- Exercise instructions: Repeat word for word every line of the data below, from the first through the line containing "tan el preu, com", and stop there.

◇ ◇ ◇ ◇ ◇

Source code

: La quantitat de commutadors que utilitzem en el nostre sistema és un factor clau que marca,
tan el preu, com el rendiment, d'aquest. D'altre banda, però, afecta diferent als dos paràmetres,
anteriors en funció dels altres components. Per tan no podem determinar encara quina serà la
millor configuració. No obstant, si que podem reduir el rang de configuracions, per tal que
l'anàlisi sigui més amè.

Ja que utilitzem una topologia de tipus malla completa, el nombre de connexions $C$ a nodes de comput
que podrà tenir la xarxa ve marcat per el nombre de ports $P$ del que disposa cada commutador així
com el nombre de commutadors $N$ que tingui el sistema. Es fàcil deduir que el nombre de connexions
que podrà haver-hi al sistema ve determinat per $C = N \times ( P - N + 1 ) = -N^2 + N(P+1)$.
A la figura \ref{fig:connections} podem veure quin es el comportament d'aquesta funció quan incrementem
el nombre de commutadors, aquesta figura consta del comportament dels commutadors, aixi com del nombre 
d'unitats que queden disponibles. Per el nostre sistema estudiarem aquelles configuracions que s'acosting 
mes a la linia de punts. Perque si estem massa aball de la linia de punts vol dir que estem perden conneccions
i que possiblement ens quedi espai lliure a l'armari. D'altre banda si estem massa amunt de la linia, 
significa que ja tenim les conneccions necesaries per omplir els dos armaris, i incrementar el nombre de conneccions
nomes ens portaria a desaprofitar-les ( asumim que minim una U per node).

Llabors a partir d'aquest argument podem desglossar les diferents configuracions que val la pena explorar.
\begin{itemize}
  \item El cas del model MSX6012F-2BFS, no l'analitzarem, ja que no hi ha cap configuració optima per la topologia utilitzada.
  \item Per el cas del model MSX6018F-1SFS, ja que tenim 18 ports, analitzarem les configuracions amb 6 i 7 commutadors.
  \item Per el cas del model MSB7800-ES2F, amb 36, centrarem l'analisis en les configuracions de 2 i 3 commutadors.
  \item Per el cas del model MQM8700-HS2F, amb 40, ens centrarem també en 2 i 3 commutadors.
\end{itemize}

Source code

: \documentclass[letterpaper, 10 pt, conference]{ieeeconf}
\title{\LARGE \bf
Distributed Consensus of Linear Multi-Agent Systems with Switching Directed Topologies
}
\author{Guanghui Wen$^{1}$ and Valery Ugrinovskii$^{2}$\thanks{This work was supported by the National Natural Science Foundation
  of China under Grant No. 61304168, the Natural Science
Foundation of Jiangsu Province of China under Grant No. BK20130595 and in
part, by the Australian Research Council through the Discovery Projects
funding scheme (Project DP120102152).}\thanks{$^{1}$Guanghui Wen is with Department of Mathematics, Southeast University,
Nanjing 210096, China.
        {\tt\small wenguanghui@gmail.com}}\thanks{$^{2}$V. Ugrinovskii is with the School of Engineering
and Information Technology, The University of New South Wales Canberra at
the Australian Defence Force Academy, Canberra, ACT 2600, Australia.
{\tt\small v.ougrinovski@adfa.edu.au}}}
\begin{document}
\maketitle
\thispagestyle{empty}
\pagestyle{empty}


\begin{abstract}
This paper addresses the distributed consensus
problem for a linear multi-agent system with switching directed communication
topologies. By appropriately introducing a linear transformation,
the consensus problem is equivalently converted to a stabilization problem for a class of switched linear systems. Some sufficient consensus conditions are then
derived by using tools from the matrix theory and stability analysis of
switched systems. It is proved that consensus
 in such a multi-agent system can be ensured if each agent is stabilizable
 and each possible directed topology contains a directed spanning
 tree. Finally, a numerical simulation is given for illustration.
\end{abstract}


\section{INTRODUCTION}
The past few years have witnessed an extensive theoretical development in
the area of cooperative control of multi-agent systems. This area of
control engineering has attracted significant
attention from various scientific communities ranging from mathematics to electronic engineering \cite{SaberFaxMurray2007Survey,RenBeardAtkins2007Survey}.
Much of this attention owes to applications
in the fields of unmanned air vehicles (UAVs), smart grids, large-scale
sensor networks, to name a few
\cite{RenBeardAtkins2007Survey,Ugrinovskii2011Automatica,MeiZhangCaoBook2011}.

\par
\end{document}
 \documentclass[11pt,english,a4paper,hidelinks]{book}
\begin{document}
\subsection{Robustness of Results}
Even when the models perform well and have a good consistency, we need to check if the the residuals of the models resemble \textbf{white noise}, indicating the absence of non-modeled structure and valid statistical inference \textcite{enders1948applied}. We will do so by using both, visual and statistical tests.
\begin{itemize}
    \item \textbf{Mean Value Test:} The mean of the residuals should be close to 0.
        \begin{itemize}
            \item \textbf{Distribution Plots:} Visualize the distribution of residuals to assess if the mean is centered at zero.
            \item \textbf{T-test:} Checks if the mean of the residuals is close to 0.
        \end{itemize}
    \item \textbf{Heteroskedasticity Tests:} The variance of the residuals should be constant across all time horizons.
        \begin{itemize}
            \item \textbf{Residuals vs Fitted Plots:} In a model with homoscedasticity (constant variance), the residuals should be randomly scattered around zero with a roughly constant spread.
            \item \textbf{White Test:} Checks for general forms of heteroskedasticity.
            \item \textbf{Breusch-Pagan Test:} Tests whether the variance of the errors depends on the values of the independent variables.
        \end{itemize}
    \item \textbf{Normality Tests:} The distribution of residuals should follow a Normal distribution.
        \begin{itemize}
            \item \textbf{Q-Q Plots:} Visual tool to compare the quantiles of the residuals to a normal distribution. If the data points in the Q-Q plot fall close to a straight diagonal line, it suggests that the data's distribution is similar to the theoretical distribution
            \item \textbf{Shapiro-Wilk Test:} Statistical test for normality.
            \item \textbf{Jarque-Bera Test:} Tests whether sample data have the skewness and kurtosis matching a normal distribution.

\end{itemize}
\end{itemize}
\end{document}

◇ ◇ ◇ ◇ ◇

- Solved problem:
Source code

: La quantitat de commutadors que utilitzem en el nostre sistema és un factor clau que marca,
tan el preu, com el rendiment, d'aquest. D'altre banda, però, afecta diferent als dos paràmetres,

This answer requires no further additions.